> **Requirement A**:
In the email thread about the QEMU 9p qid path issue, which function generates the qid path from the file's inode number?

On Fri, 12 Jan 2018 14:27:22 +0000
"Daniel P. Berrange" <berrange@redhat.com> wrote:

> On Fri, Jan 12, 2018 at 07:32:10PM +0800, Antonios Motakis wrote:
> > Hello all,
> > 
> > We have found an issue in the 9p implementation of QEMU, with how qid paths
> > are generated, which can cause qid path collisions and several issues caused
> > by them. In our use case (running containers under VMs) these have proven to
> > be critical.
> > 
> > In particular, stat_to_qid in hw/9pfs/9p.c generates a qid path using the
> > inode number of the file as input. According to the 9p spec the path should
> > be able to uniquely identify a file, distinct files should not share a path
> > value.
> > 
> > The current implementation that defines qid.path = inode nr works fine as long as there are not files from multiple partitions visible under the 9p share. In that case, distinct files from different devices are allowed to have the same inode number. So with multiple partitions, we have a very high probability of qid path collisions.
> > 
> > How to demonstrate the issue:
> > 1) Prepare a problematic share:
> >  - mount one partition under share/p1/ with some files inside
> >  - mount another one *with identical contents* under share/p2/
> >  - confirm that both partitions have files with same inode nr, size, etc
> > 2) Demonstrate breakage:
> >  - start a VM with a virtio-9p pointing to the share
> >  - mount 9p share with FSCACHE on
> >  - keep open share/p1/file
> >  - open and write to share/p2/file
> > 
> > What should happen is, the guest will consider share/p1/file and
> > share/p2/file to be the same file, and since we are using the cache it will
> > not reopen it. We intended to write to partition 2, but we just wrote to
> > partition 1. This is just one example on how the guest may rely on qid paths
> > being unique.  
> 
> Ouch, this is a serious security bug. The guest user who has p1/file open may
> have different privilege level to the guest user who tried to access p2/file.

> **Requirement B**:
Copy the records from their start through the line containing "2: (400, 224)", putting "upper-left" in place of "top-left" and changing nothing else.

> **Data supplied**:
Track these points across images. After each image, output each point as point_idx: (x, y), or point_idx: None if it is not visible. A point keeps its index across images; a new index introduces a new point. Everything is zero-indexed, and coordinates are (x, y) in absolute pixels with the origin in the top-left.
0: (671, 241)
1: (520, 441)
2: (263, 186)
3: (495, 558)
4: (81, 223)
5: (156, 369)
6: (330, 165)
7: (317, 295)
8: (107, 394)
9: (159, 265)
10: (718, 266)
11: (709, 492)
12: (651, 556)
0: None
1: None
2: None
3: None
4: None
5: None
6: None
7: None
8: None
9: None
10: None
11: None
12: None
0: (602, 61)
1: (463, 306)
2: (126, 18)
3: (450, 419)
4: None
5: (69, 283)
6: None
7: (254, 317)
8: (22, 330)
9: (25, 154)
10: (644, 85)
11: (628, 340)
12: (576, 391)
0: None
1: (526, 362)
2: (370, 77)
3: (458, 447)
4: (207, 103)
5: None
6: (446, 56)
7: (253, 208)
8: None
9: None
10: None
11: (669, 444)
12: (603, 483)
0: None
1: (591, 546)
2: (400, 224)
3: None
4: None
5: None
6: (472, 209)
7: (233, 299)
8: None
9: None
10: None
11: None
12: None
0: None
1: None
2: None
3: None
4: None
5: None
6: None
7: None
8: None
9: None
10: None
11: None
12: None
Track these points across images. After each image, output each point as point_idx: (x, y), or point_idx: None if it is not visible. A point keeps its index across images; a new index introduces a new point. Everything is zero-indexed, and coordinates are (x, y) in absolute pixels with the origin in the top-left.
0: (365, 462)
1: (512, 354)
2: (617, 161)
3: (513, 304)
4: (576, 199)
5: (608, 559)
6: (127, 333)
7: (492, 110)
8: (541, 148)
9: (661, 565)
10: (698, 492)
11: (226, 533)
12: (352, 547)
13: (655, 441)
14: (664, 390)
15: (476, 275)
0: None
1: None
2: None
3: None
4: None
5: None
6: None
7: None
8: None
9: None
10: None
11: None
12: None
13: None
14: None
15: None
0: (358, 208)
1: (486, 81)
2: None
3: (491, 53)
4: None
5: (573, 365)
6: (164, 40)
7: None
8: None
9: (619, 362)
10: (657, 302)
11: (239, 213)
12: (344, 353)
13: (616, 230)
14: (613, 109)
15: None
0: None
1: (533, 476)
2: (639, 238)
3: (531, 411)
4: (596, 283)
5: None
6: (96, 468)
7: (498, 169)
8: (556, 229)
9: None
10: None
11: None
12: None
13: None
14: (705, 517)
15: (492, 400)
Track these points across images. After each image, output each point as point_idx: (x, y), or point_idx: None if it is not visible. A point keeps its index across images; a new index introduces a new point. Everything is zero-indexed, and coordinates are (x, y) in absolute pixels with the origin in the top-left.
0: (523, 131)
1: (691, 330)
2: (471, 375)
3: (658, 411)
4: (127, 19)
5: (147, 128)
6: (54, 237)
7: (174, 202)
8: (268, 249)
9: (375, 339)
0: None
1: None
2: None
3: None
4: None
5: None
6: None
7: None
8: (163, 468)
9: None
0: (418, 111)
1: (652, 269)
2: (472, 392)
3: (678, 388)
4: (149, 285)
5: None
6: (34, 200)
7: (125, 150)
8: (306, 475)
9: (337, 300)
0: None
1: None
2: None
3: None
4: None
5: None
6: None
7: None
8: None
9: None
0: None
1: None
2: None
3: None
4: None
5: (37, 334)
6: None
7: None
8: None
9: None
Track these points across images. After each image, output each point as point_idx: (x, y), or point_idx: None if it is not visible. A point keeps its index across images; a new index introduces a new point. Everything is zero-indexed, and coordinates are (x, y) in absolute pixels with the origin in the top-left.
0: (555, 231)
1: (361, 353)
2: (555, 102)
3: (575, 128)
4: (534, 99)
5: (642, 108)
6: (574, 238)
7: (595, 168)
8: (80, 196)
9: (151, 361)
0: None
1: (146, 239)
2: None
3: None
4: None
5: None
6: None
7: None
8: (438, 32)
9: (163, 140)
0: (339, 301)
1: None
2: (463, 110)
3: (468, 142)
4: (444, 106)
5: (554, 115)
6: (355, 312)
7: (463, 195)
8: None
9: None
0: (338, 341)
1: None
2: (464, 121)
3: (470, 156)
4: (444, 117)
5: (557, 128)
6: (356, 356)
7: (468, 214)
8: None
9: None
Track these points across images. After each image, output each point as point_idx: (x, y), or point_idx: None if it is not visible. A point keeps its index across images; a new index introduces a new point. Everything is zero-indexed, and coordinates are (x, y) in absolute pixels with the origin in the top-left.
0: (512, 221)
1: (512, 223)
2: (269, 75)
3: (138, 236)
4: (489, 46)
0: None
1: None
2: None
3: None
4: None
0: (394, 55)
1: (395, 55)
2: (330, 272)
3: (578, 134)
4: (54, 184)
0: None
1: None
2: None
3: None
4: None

> **Expected output A**:
stat_to_qid, in hw/9pfs/9p.c.

> **Expected output B**:
Track these points across images. After each image, output each point as point_idx: (x, y), or point_idx: None if it is not visible. A point keeps its index across images; a new index introduces a new point. Everything is zero-indexed, and coordinates are (x, y) in absolute pixels with the origin in the upper-left.
0: (671, 241)
1: (520, 441)
2: (263, 186)
3: (495, 558)
4: (81, 223)
5: (156, 369)
6: (330, 165)
7: (317, 295)
8: (107, 394)
9: (159, 265)
10: (718, 266)
11: (709, 492)
12: (651, 556)
0: None
1: None
2: None
3: None
4: None
5: None
6: None
7: None
8: None
9: None
10: None
11: None
12: None
0: (602, 61)
1: (463, 306)
2: (126, 18)
3: (450, 419)
4: None
5: (69, 283)
6: None
7: (254, 317)
8: (22, 330)
9: (25, 154)
10: (644, 85)
11: (628, 340)
12: (576, 391)
0: None
1: (526, 362)
2: (370, 77)
3: (458, 447)
4: (207, 103)
5: None
6: (446, 56)
7: (253, 208)
8: None
9: None
10: None
11: (669, 444)
12: (603, 483)
0: None
1: (591, 546)
2: (400, 224)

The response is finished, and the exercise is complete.